刀身と押形の展示

現在薬師寺にて「噂の刀展Ⅲ」が開催中です。(開催期間:平成30年2月8日(木)~4月8日(日))
同展にて先日二日間限定で名物 大倶利伽羅廣光(重要美術品)が展示されましたが、あわせて数年前に描かせて頂いた大倶利伽羅廣光の全身押形を大塚巧藝社さんのご協力のもと、同じく二日間限定で展示して頂きました。
観覧して頂いた皆さんからは、「刀身と押形の同時展示は難しい刃文鑑賞の助けになる」と好評だったようです。

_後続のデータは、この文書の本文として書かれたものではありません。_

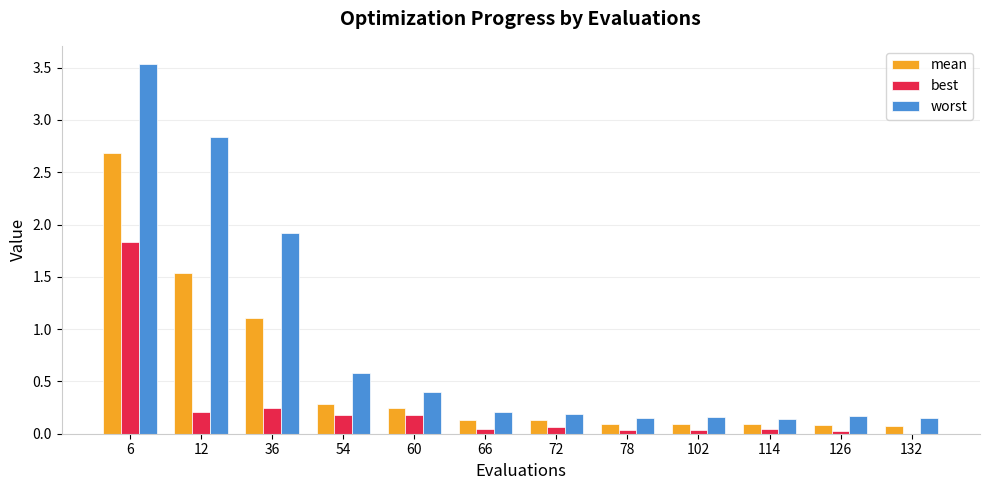

Which series has the largest total across all categories?

worst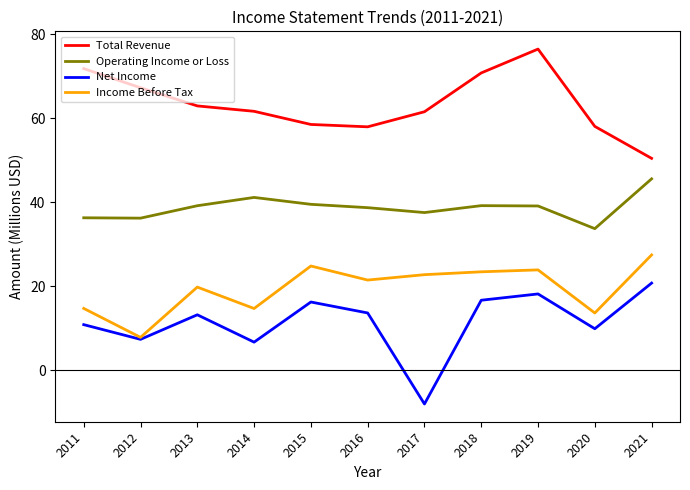

Is the value of Net Income at 2016 greater than the value of Total Revenue at 2017?

No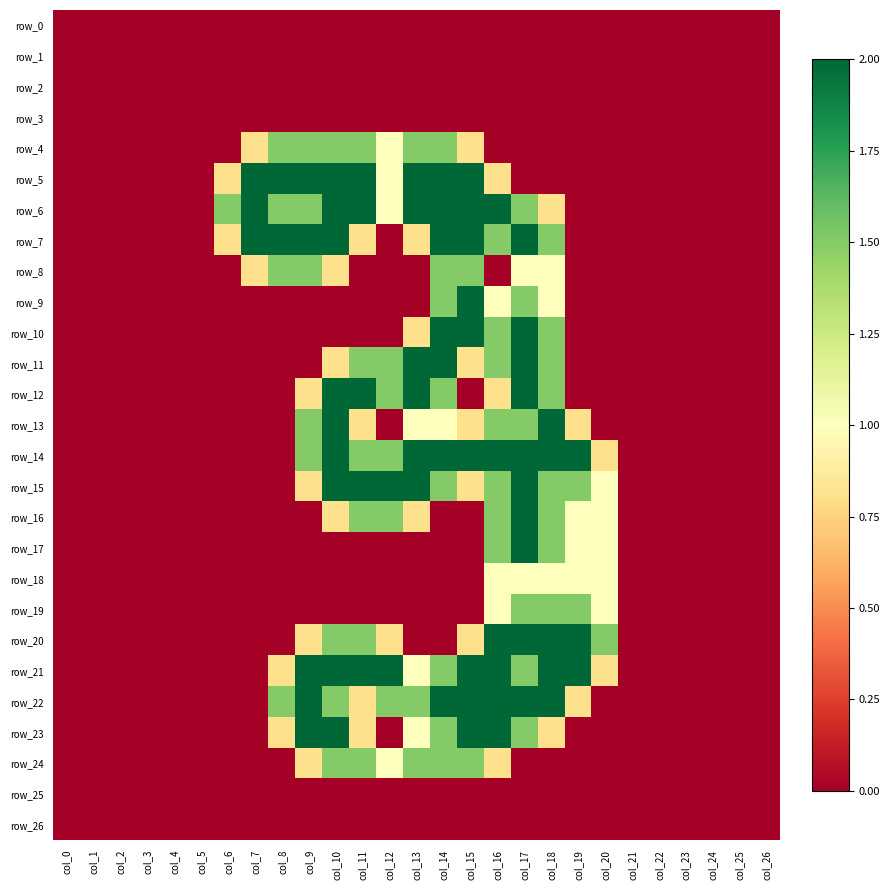

The value of row_2 at col_20 is 0.0. True or false?

True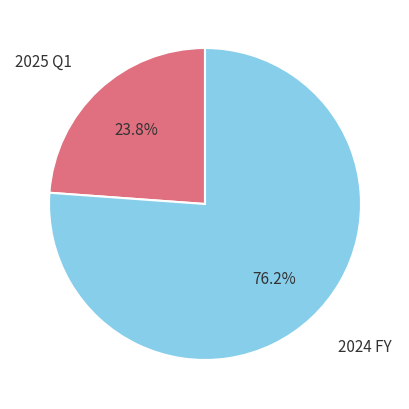

Does any single category account for the majority?

Yes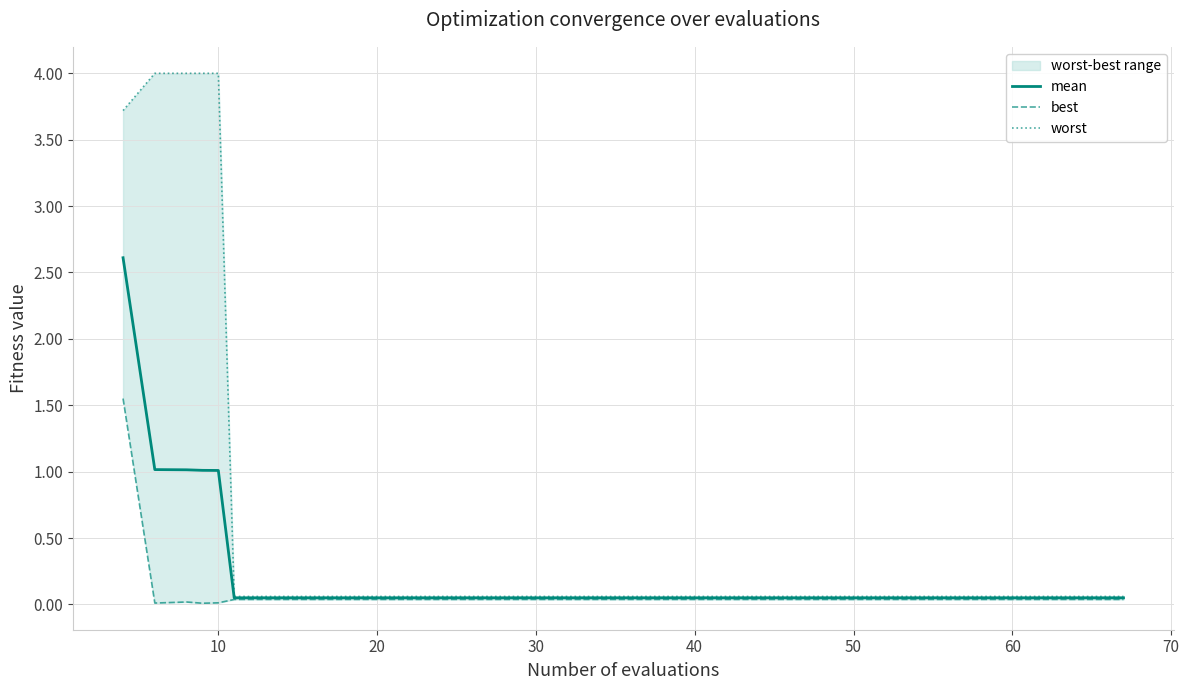

True or false: mean and best intersect in this chart.

False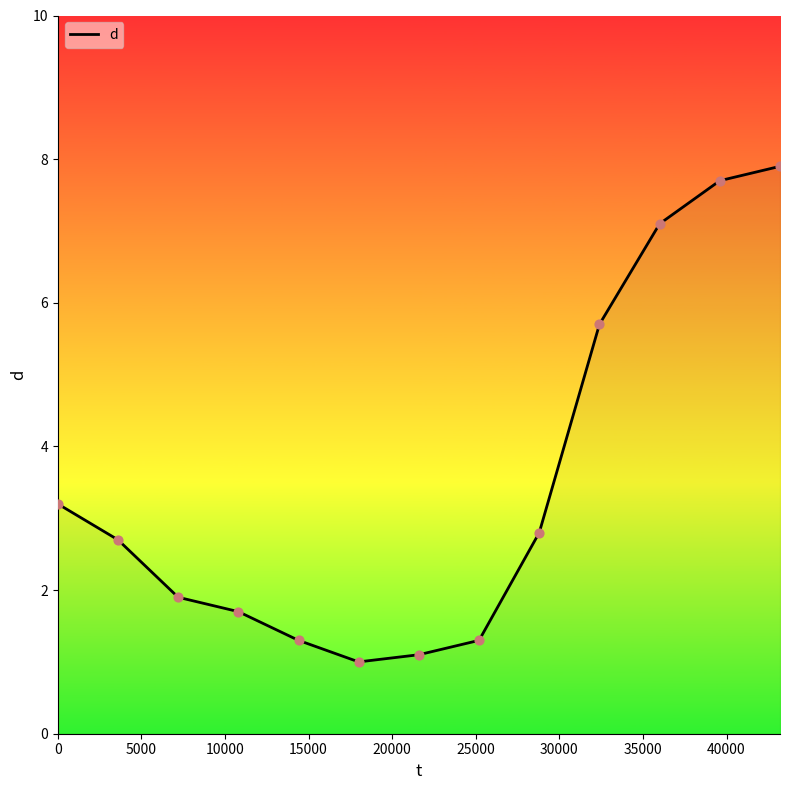

What is the maximum value shown in the chart?

7.9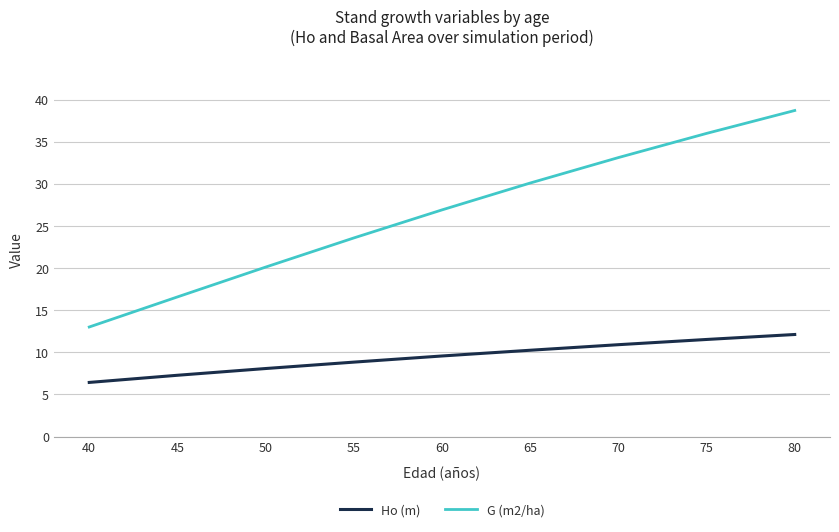

Does the chart display data point markers on the line(s)?

No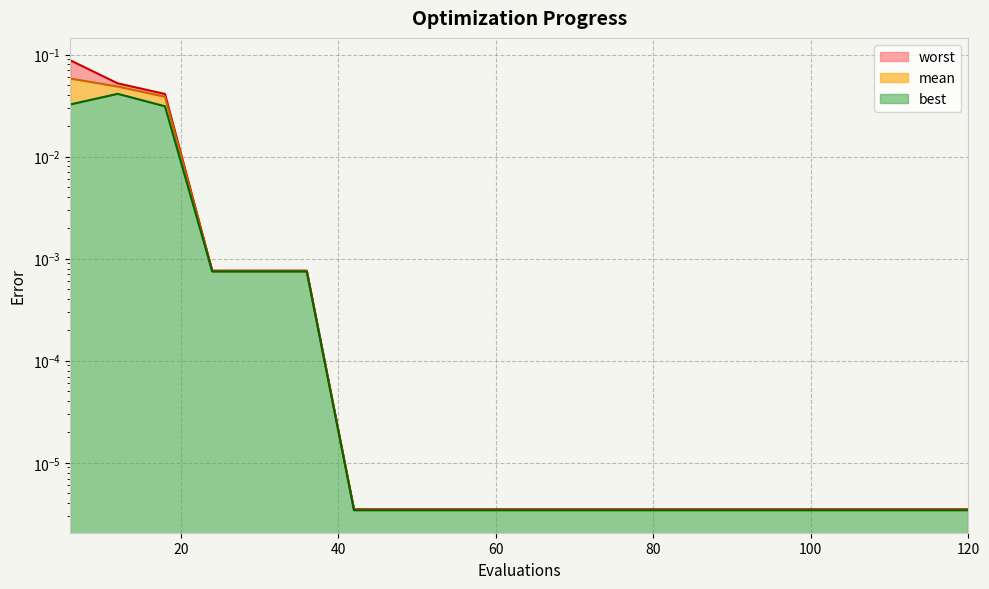

The value of mean at 66 is 0.0. True or false?

False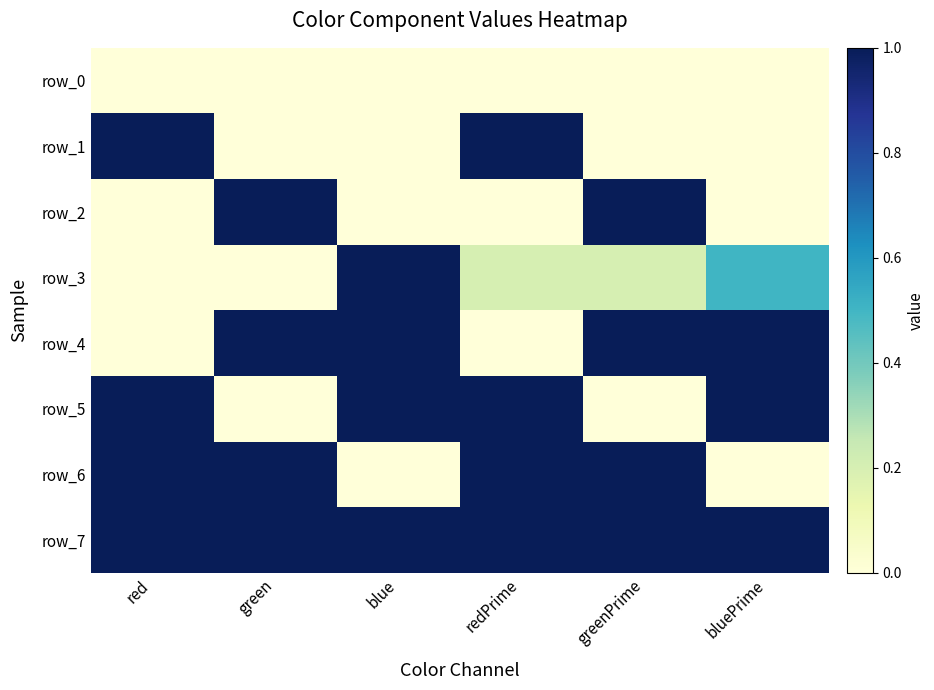

Is it true that row_1 equals -0.5 at greenPrime?

False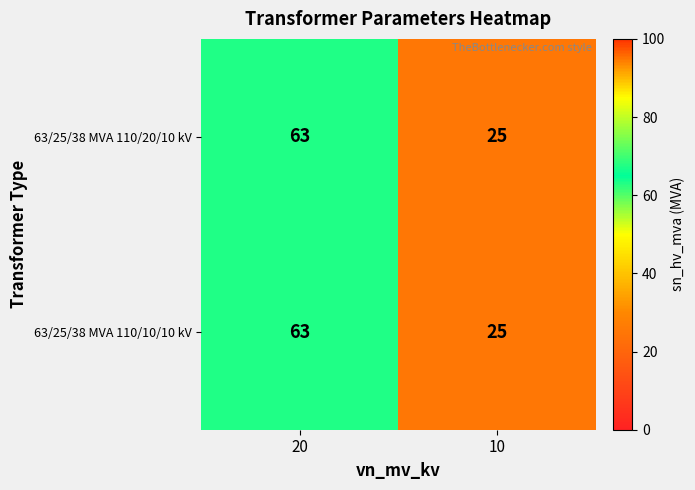

At which category is the sum across all series the highest?

20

全身押形の制作には大変手間が掛かり、各展覧会で全ての展示刀に全身押形を添える事は難しいと思います。しかしたとえ数点でも押形があれば、刀身と押形を見比べる事で、初心者には難しい刃文鑑賞も要領がつかめ容易になり、刀の鑑賞に慣れている方も手に取るより遥かに見辛い展示刀鑑賞の助けになるはずです。
ただ、押形には鑑賞の補助的役割以上の意味があるとも思っています。書籍等で本のサイズに縮小された全身押形は単なる記録資料という認識で見る人が多いと思いますが、刀身の実物そのままを写し取った現物の全身押形には、刀身の持つ魅力とはまた別の魅力を感じます。